Command line

More to think about

  • The commands that your computer knows about when you first switch it on depends on the operating system it ships with. Who chose them?
  • Some commands are “built-ins” because they are part of the operating system’s kernel… others are programs that come pre-installed. How can you tell which is which?
  • You can save command line instructions into a file… and then tell your computer to read the commands from that file (instead of typing them again). This is shell scripting!
  • You can run different command line interpreters: choose the one that works best for you, and learn its shortcuts.
  • On Windows, if you install the version control software Git, it ships with a tool called git-bash that behaves more like a Unix bash command line than a Windows one — remember which one you’re using!

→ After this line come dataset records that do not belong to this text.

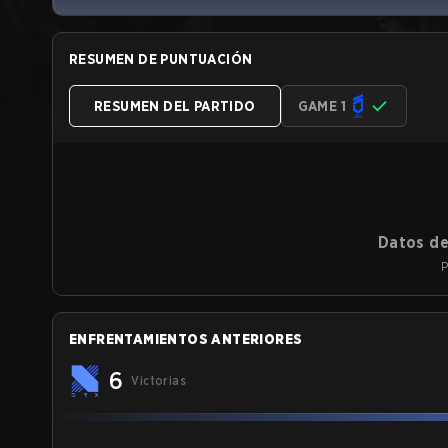
RESUMEN DE PUNTUACIÓN
RESUMEN DEL PARTIDO
GAME 1
Datos de
P
ENFRENTAMIENTOS ANTERIORES
6
Victorias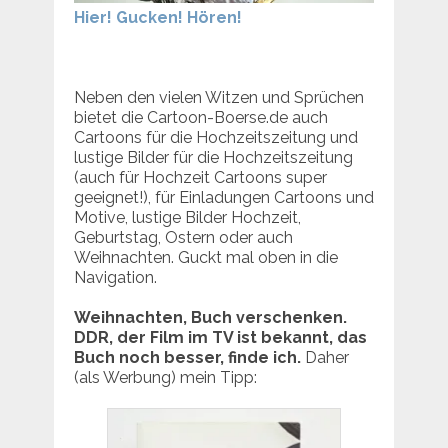
Hier! Gucken! Hören!
Neben den vielen Witzen und Sprüchen
bietet die Cartoon-Boerse.de auch
Cartoons für die Hochzeitszeitung und
lustige Bilder für die Hochzeitszeitung
(auch für Hochzeit Cartoons super
geeignet!), für Einladungen Cartoons und
Motive, lustige Bilder Hochzeit,
Geburtstag, Ostern oder auch
Weihnachten. Guckt mal oben in die
Navigation.
Weihnachten, Buch verschenken.
DDR, der Film im TV ist bekannt, das
Buch noch besser, finde ich.
Daher
(als Werbung) mein Tipp: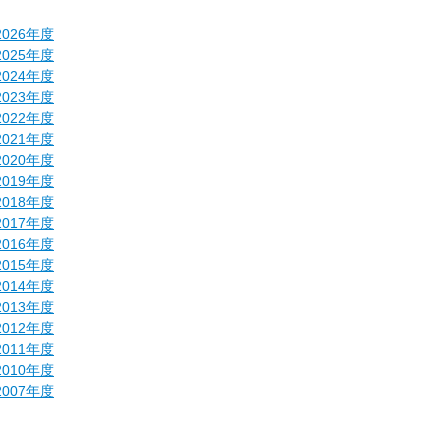
2026年度
2025年度
2024年度
2023年度
2022年度
2021年度
2020年度
2019年度
2018年度
2017年度
2016年度
2015年度
2014年度
2013年度
2012年度
2011年度
2010年度
2007年度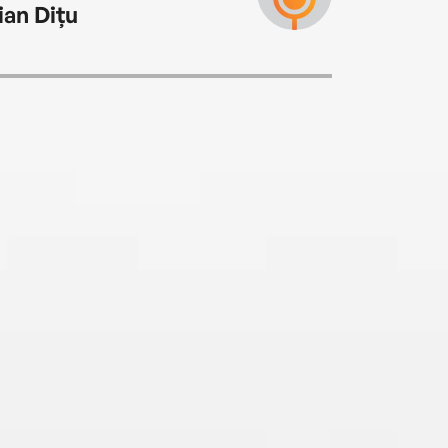
ian Dițu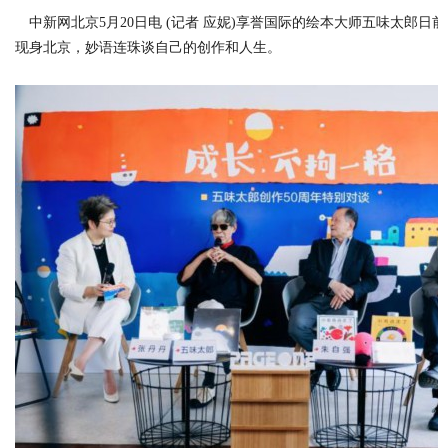
中新网北京5月20日电 (记者 应妮)享誉国际的绘本大师五味太郎日
现身北京，妙语连珠谈自己的创作和人生。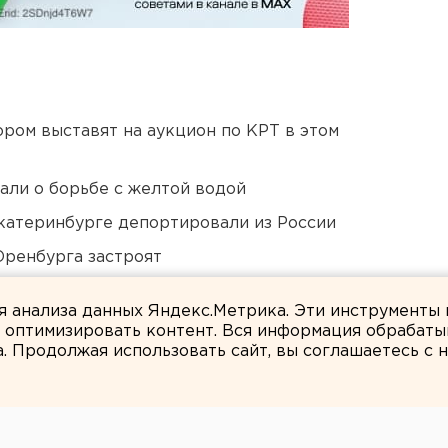
ором выставят на аукцион по КРТ в этом
али о борьбе с желтой водой
Екатеринбурге депортировали из России
Оренбурга застроят
дующего войсками ЦВО
ля анализа данных Яндекс.Метрика. Эти инструменты
и оптимизировать контент. Вся информация обрабаты
а. Продолжая использовать сайт, вы соглашаетесь с
ЕАНовости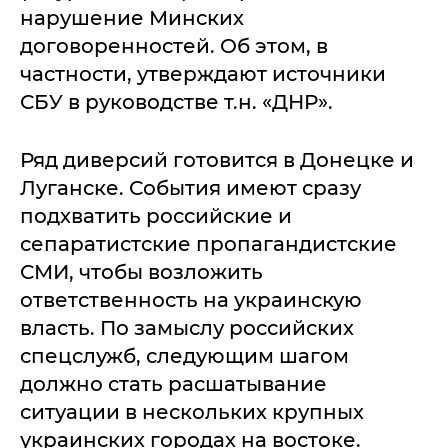
нарушение Минских
договоренностей. Об этом, в
частности, утверждают источники
СБУ в руководстве т.н. «ДНР».
Ряд диверсий готовится в Донецке и
Луганске. События имеют сразу
подхватить российские и
сепаратистские пропагандистские
СМИ, чтобы возложить
ответственность на украинскую
власть. По замыслу российских
спецслужб, следующим шагом
должно стать расшатывание
ситуации в нескольких крупных
украинских городах на востоке.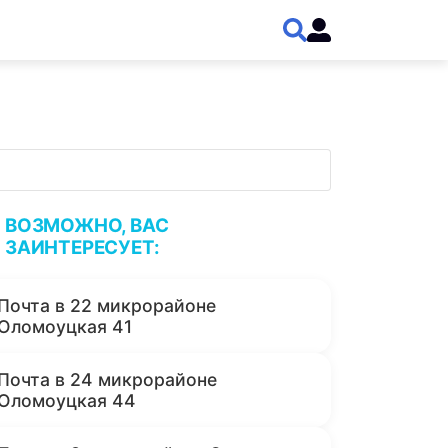
ВОЗМОЖНО, ВАС
ЗАИНТЕРЕСУЕТ:
Почта в 22 микрорайоне
Оломоуцкая 41
Почта в 24 микрорайоне
Оломоуцкая 44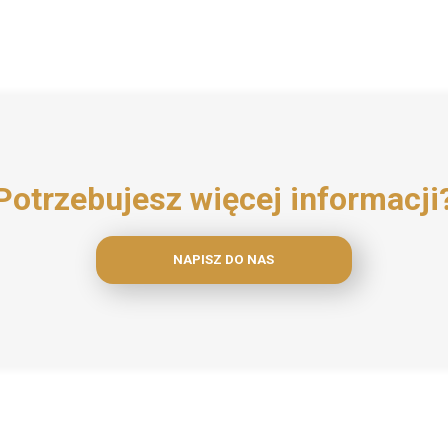
Potrzebujesz więcej informacji
NAPISZ DO NAS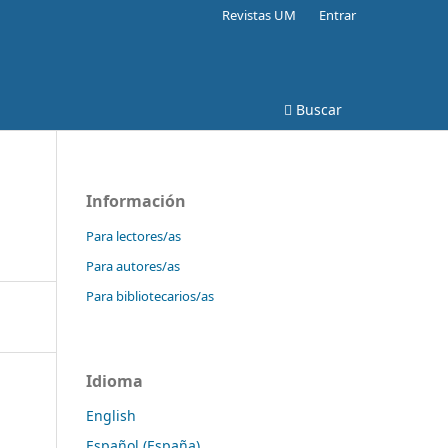
Revistas UM
Entrar
Buscar
Información
Para lectores/as
Para autores/as
Para bibliotecarios/as
Idioma
English
Español (España)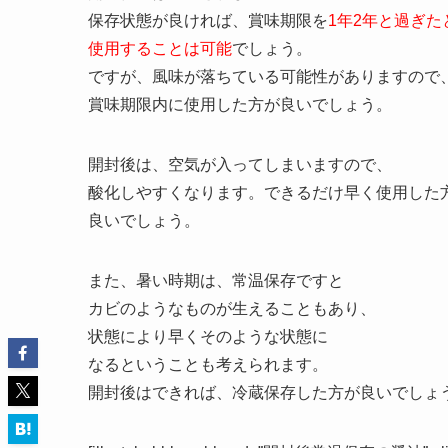
保存期間（賞味期限）の目安は？
[check_list image=”check1-b”]
未開封の賞味期限は、
１～２年
（メーカーによ
開封後の賞味期限は、
1か月程度
[/check_list]
容器に記載されている賞味期限は、開封前のもの
開封後には適用されません。
保存状態が良ければ、賞味期限を
1年2年と過ぎた
使用することは可能
でしょう。
ですが、風味が落ちている可能性がありますので
賞味期限内に使用した方が良いでしょう。
開封後は、空気が入ってしまいますので、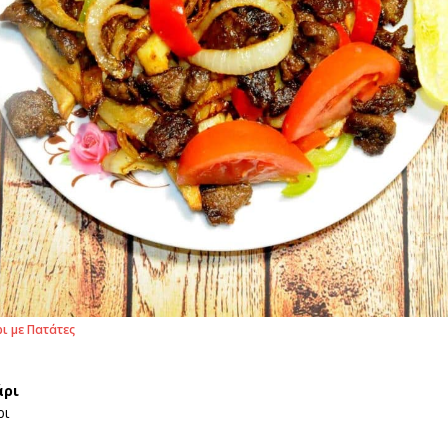
ι με Πατάτες
άρι
ρι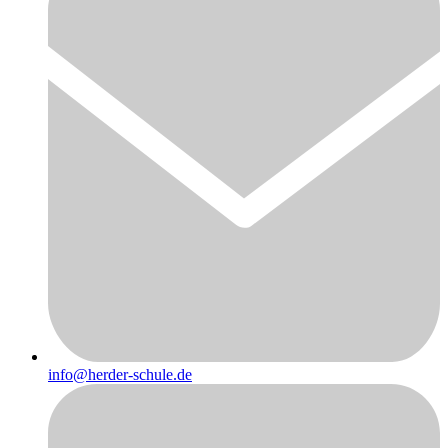
info@herder-schule.de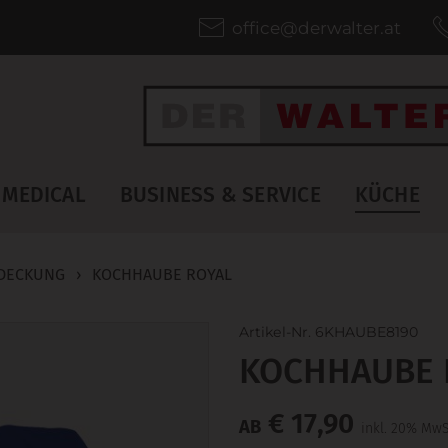
office@derwalter.at
MEDICAL
BUSINESS & SERVICE
KÜCHE
DECKUNG
›
KOCHHAUBE ROYAL
Artikel-Nr. 6KHAUBE8190
KOCHHAUBE 
€ 17,90
AB
inkl. 20% MwS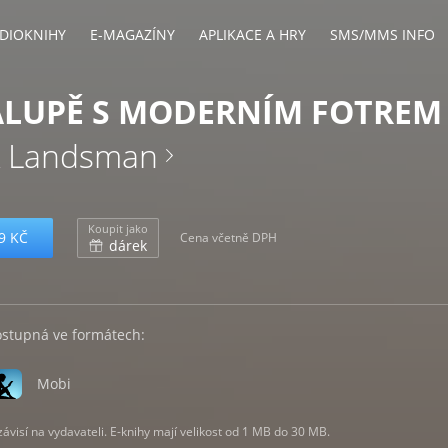
DIOKNIHY
E-MAGAZÍNY
APLIKACE A HRY
SMS/MMS INFO
ALUPĚ S MODERNÍM FOTREM
k Landsman
Koupit jako
9 KČ
Cena včetně DPH
dárek
ostupná ve formátech:
Mobi
visí na vydavateli. E-knihy mají velikost od 1 MB do 30 MB.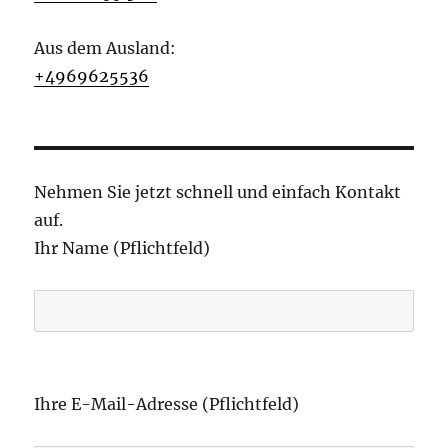
Aus dem Ausland:
+4969625536
Nehmen Sie jetzt schnell und einfach Kontakt
auf.
Ihr Name (Pflichtfeld)
B
i
Ihre E-Mail-Adresse (Pflichtfeld)
t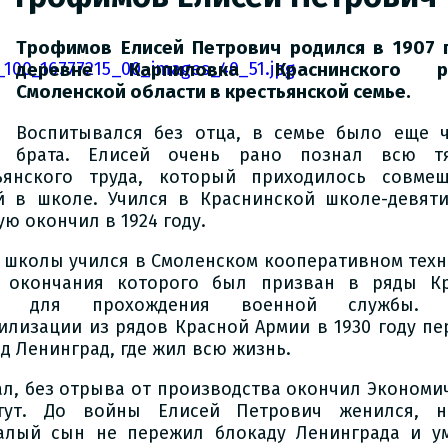
Трофимов Елисей Петрович родился в 1907 
деревне Карпиловка Краснинского р
Смоленской области в крестьянской семье.
Воспитывался без отца, в семье было еще 
брата. Елисей очень рано познал всю тя
ьянского труда, который приходилось совме
й в школе. Учился в Краснинской школе-девяти
ую окончил в 1924 году.
 школы учился в Смоленском кооперативном техн
 окончания которого был призван в ряды К
и для прохождения военной службы. 
илизации из рядов Красной Армии в 1930 году пе
од Ленинград, где жил всю жизнь.
ал, без отрыва от производства окончил Экономи
тут. До войны Елисей Петрович женился, н
алый сын не пережил блокаду Ленинграда и у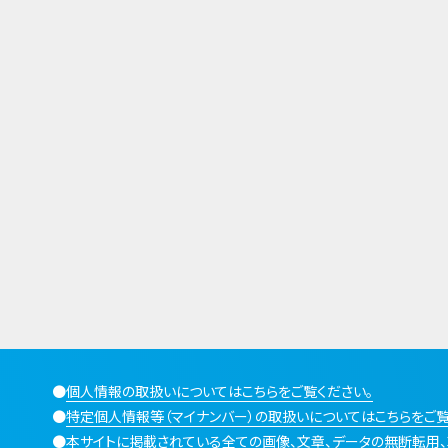
●
個人情報の取扱いについてはこちらをご覧ください。
●
特定個人情報等（マイナンバー）の取扱いについてはこちらをご覧
●
本サイトに掲載されている全ての画像、文章、データの無断転用、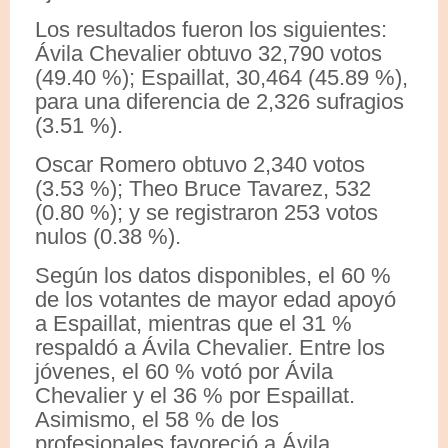
Los resultados fueron los siguientes:
Ávila Chevalier obtuvo 32,790 votos
(49.40 %); Espaillat, 30,464 (45.89 %),
para una diferencia de 2,326 sufragios
(3.51 %).
Oscar Romero obtuvo 2,340 votos
(3.53 %); Theo Bruce Tavarez, 532
(0.80 %); y se registraron 253 votos
nulos (0.38 %).
Según los datos disponibles, el 60 %
de los votantes de mayor edad apoyó
a Espaillat, mientras que el 31 %
respaldó a Ávila Chevalier. Entre los
jóvenes, el 60 % votó por Ávila
Chevalier y el 36 % por Espaillat.
Asimismo, el 58 % de los
profesionales favoreció a Ávila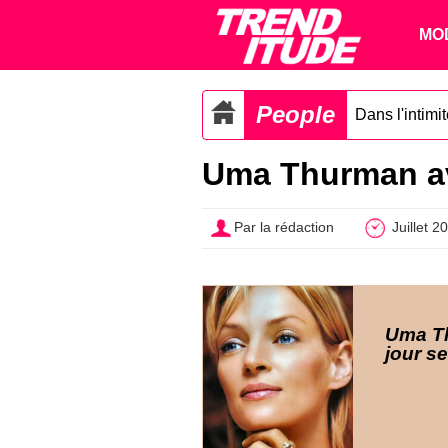
MO
People
Dans l'intimi
Uma Thurman ave
Par la rédaction
Juillet 2
Uma T
jour s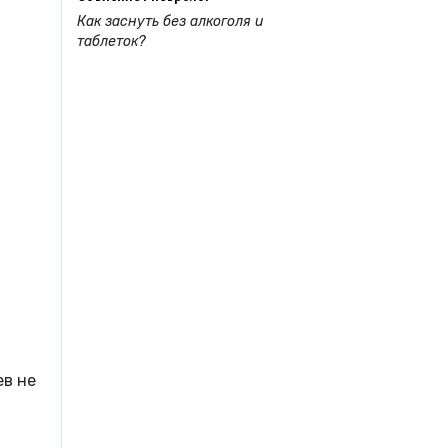
Как заснуть без алкоголя и
таблеток?
ев не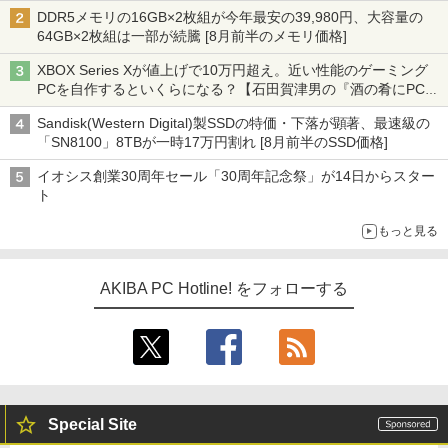
DDR5メモリの16GB×2枚組が今年最安の39,980円、大容量の
64GB×2枚組は一部が続騰 [8月前半のメモリ価格]
XBOX Series Xが値上げで10万円超え。近い性能のゲーミング
PCを自作するといくらになる？【石田賀津男の『酒の肴にPCゲ
ーム』】
Sandisk(Western Digital)製SSDの特価・下落が顕著、最速級の
「SN8100」8TBが一時17万円割れ [8月前半のSSD価格]
イオシス創業30周年セール「30周年記念祭」が14日からスター
ト
もっと見る
AKIBA PC Hotline! をフォローする
Special Site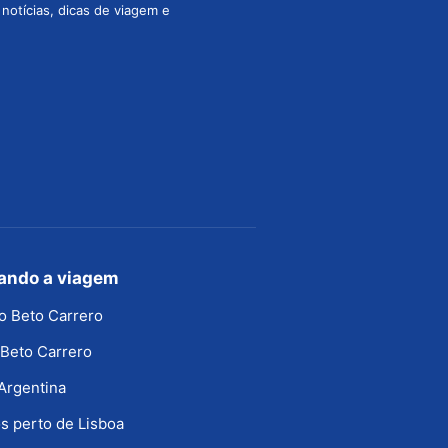
s notícias, dicas de viagem e
jando a viagem
o Beto Carrero
Beto Carrero
Argentina
s perto de Lisboa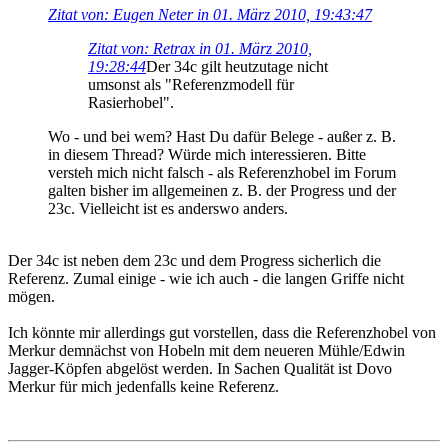
Zitat von: Eugen Neter in 01. März 2010, 19:43:47
Zitat von: Retrax in 01. März 2010,
19:28:44
Der 34c gilt heutzutage nicht
umsonst als "Referenzmodell für
Rasierhobel".
Wo - und bei wem? Hast Du dafür Belege - außer z. B.
in diesem Thread? Würde mich interessieren. Bitte
versteh mich nicht falsch - als Referenzhobel im Forum
galten bisher im allgemeinen z. B. der Progress und der
23c. Vielleicht ist es anderswo anders.
Der 34c ist neben dem 23c und dem Progress sicherlich die
Referenz. Zumal einige - wie ich auch - die langen Griffe nicht
mögen.
Ich könnte mir allerdings gut vorstellen, dass die Referenzhobel von
Merkur demnächst von Hobeln mit dem neueren Mühle/Edwin
Jagger-Köpfen abgelöst werden. In Sachen Qualität ist Dovo
Merkur für mich jedenfalls keine Referenz.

  • The well-known problem with spaces in filenames is why you’ll see underscores in filenames where normal people put spaces. Normal people don’t care about spaces because they usually interact with files by clicking on pictures of them (GUI) not typing their names as arguments on the command line.
  • Your command line is a process which has a command-line window attached to it, and you use & to launch new processes. But in fact most of the processes on your computer are running without windows: the number of processes that are running with effects you can see on the interface (windows) are the minority. How can you see which processes are running?
  • The command line output accepts your input (keyboard): this is called STDIN (“standard input”). When it puts text back to the screen this looks like one output, but actually there are usually two: STDOUT and STDERR. How can you manipulate these? Why might you want to?